Dear Grandpa Warren,
I'm sorry that our relationship was what it was, and that I didn't have a better relationship with you while you were still living. The fact that you didn't know my name although I'd visit you every Christmas still seems strange to me, but it was what it was. I was genuinely saddened to hear of your passing. I surprised myself with how much I cried when I found out the sad news, and then again at your funeral. Even though we were not close at all, I still felt like we had some sort of connection. You were my birthday buddy. We share the same birthday. I remember finding it to be so odd and unique to share the same birthday as someone else so closely related to me, while still being so very distant from me. It was baffling to me. I remember one year on our birthday when I was young, you called my dad while I was sitting at the dining room table eating breakfast. Apparently you called to make a joke or reference to it being your birthday. My dad cursed you out because it was my birthday also, and I think he felt frustrated with the fact that you had no interest or idea of this. It was quite awkward. My dad openly told me when I was older that he slightly resented me because of the birthday that you and I share. He told me that I was like you and, of course he was saying that as a negative thing. I was somewhat cursed from the beginning of my life in the eyes of my father because of this. He loves me and I think at times, he even likes me, but there is still definitely a stigma there because of our birthday. Aside from that, my dad would never necessarily bad-mouth you per say, but it was undeniable that he had "daddy issues." I can't deny that it was always somewhat awkward for me to visit you every year. My dad understood this and asked us this recent Christmas (2012) if we wanted to visit you in the nursing home or not. To his surprise, and slight inconvenience, I said that I wanted to see you. He planned on seeing you by himself while leaving, me, my mom, and my sister at my grandmother's house. He asked me why I wanted to see you and I simply replied that it may be your last Christmas. That was all that had to be said. I wish that I had been wrong...

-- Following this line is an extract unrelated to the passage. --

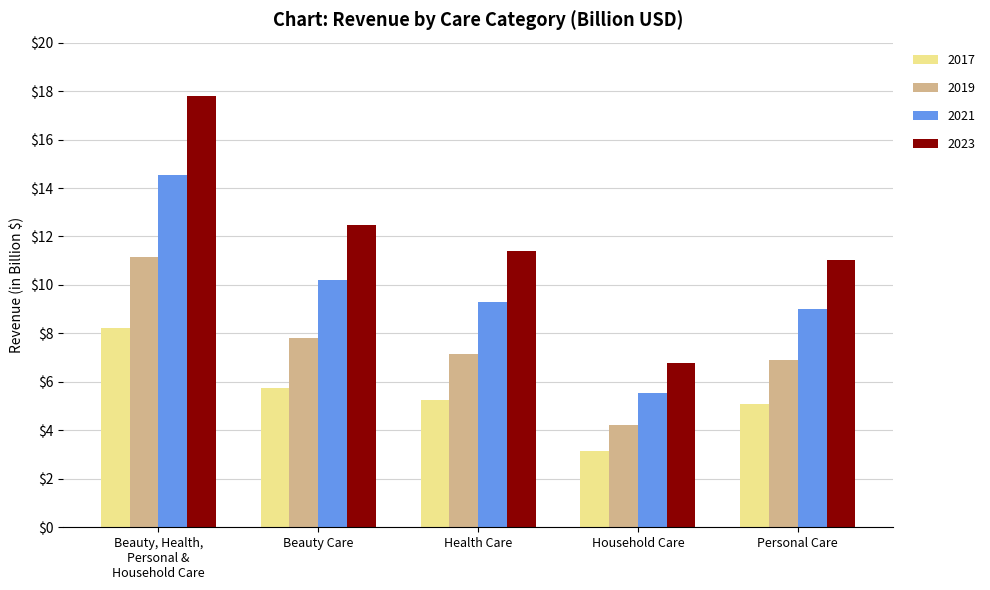

At how many categories does at least one series exceed 14?

1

As I stood there in your room at the nursing home, I looked at you. You didn't seem your usual self. You could barely move and were lying in the bed. Your face was very thin and your arms lacked muscle tone and had a lot of loose skin. Your cough sounded terrible and your speech was very slurred. I didn't like seeing you like that. As I stood there, I realized that rather than think of you as someone estranged and negative, I decided while standing there that I wanted to change my outlook on you and our relationship. I thought to myself that you can't be that bad because we have the same birthday, and I don't think of myself as a bad person, so therefore you can't be that bad either. I also decided that I would choose to think of you as my grandmother must have thought of you a long time ago when you two were in love before things became sour between you both. I said to myself that at one time, she chose you to be her husband and father of her children, so you couldn't have been that bad. That's how I decided to view you. I had no idea that three days later you would take your last breath.
I pray that you found peace with your life in your final days on earth. I also pray that God finds mercy on your soul and that you made it to heaven. After your funeral, my dad finally told me some stories about you that I had never heard before. He told me that you were a "company man" who was a hard worker for the railroad and was very loyal to your company. The story that he told me about you proved that you were a man of integrity and a man of your word. To most people hearing that their grandfather had been in jail at one point in life, is upsetting news. However, once my dad told me this and told me the story behind the cause of your imprisonment, it actually made me like and respect you more. You did what you felt you had to do to protect you and your wife at the time and I can't be mad at that. It made me proud of you to know that like myself, you were a hard worker and a dedicated employee. It also made me proud to know that like myself, you were an honest man who treated your word with value. It made me like you when I learned that you gave warnings, like I do, when someone is antagonizing you before flying off the handle. It made me feel closer to you to hear these stories. It made me feel sad to know that now that I know these things about you, it's too late for me respond to you differently during our annual visits. Being told by my father that you and I were similar and both selfish people was always used as an insult towards me, but now, I kind of feel like I know the good ways that we were similar and I don't feel so insulted anymore. I know that you made mistakes, as all people do, and I can't judge you for that. Through subtle ways, I was told that you treated my grandmother poorly which of course is hard for me to dismiss because Grandma Ruth was one of my most favorite people in life, but now I know that you weren't all bad. And that me and my birthday buddy did share some good qualities too. We're not all that bad, huh Grandpa Warren. Thank you for the college graduation gift, by the way. That created quite a stir in the family at the time... I don't know what you thought of me. We both really didn't know each other well enough to really have opinions of one another. But just so you know, I appreciate you for what you were, which was the father of my father, and I do respect you. Rest in peace Grandpa Warren. Maybe I'll see you again one day, and we'll make our relationship right at that time.
Warren Foster March 10, 1924 - December 28, 2012.